== Work required ==
Resume the text below on file statuses and staging on the archive system, starting right after its last sentence.
──────── Given text
Listing file statuses
To determine the status (online or offline) of one or more files, use the "dmls
" command:
$ dmls -l -rw------- 1 hthta staff 632792 Jul 26 1999 (OFL) file1 -rw------- 1 hthta staff 632792 Jul 27 1999 (OFL) file2 -rw------- 1 hthta staff 15884 Jul 27 1999 (REG) file3 -rw------- 1 hthta staff 632792 Aug 2 1999 (DUL) file4 -rw------- 1 hthta staff 632792 Jun 19 23:20 (MIG) file5
Here two files are offline (status OFL) and not readily available for usage, one file is not stored on tape at all (status REG), one file is on tape and in the staging area (status DUL) and one file is being migrated to tape (status MIG).
Staging files
To stage a file from tape to the staging area, use the "dmget
" command in a specific directory on the archive system:
$ dmget <file name>
To stage multiple files at once, use a wildcard in a specific directory:
$ cd <folder> $ dmget *
Once this command completes, the file listing above looks like:
$ dmls -l -rw------- 1 hthta staff 632792 Jul 26 1999 (DUL) file1 -rw------- 1 hthta staff 632792 Jul 27 1999 (DUL) file2 -rw------- 1 hthta staff 15884 Jul 27 1999 (DUL) file3 -rw------- 1 hthta staff 632792 Aug 2 1999 (DUL) file4 -rw------- 1 hthta staff 632792 Jun 19 23:20 (DUL) file5
All the files with (OFL) changed their status to (DUL). Any files that are already in the staging area will not be affected.
────────────────
──────── Exercise data
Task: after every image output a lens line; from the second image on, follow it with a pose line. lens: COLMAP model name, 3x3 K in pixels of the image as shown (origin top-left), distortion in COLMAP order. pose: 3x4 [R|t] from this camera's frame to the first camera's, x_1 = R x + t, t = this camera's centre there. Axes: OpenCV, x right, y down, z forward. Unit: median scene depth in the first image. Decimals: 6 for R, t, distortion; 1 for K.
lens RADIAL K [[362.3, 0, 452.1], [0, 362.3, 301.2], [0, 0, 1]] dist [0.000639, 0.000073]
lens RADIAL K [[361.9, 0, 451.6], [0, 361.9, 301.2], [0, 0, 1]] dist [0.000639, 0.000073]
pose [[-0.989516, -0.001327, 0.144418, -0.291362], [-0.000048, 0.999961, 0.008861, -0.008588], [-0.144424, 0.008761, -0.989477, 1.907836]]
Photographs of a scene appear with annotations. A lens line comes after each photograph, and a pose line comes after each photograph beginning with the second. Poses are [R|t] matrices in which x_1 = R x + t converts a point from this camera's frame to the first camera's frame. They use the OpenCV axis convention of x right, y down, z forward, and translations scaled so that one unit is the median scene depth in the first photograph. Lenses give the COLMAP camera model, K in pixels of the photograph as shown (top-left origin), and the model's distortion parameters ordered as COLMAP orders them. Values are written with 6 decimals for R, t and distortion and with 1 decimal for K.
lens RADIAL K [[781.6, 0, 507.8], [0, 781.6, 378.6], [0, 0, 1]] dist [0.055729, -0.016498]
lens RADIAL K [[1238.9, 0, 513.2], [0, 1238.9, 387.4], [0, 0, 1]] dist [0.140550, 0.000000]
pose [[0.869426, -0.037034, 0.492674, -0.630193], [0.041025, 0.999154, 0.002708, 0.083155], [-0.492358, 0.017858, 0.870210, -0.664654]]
────────────────
== Task answer ==
Storing files
It is important that you don't put many small files, but preferably only few larger files on the archive file system. By small we mean less than 100 MB, by large we mean larger than 1 GB. If you have many small files, it is best to combine them in a large file, for example using the tar command:
cd $HOME/workdir tar cvf /archive/barbara/workdir/output.tar output*
The reason is that if you archive many files, chances are that they will get allocated on hundreds different tapes. Getting these files back will then take much time, because every tape-mount takes a significant amount of time.
The reverse of the above action would be:
cd $HOME/workdir dmget -a output* tar xvf /archive/barbara/workdir/output.tar
SURF provides additional tools to partially automate the checks and staging commands when storing data, see Data Archive: Optimal Archiving using dmftar guide for more information.
Archive and batch
In general, do not handle archived files in a batch job. Before a job starts, the files should be available on the normal file system, using the examples above.
Archive and the Lisa system
On Lisa, the archive file system is not available on the batch nodes, so all handling of the archive file system has to be done interactively.
Archive and the Snellius system
On Snellius, the archive file system is available on the login and service nodes. A possibility is to create a dependent job, where the handling of archive data is done in a cheap service node. Please see the Batch - Howto.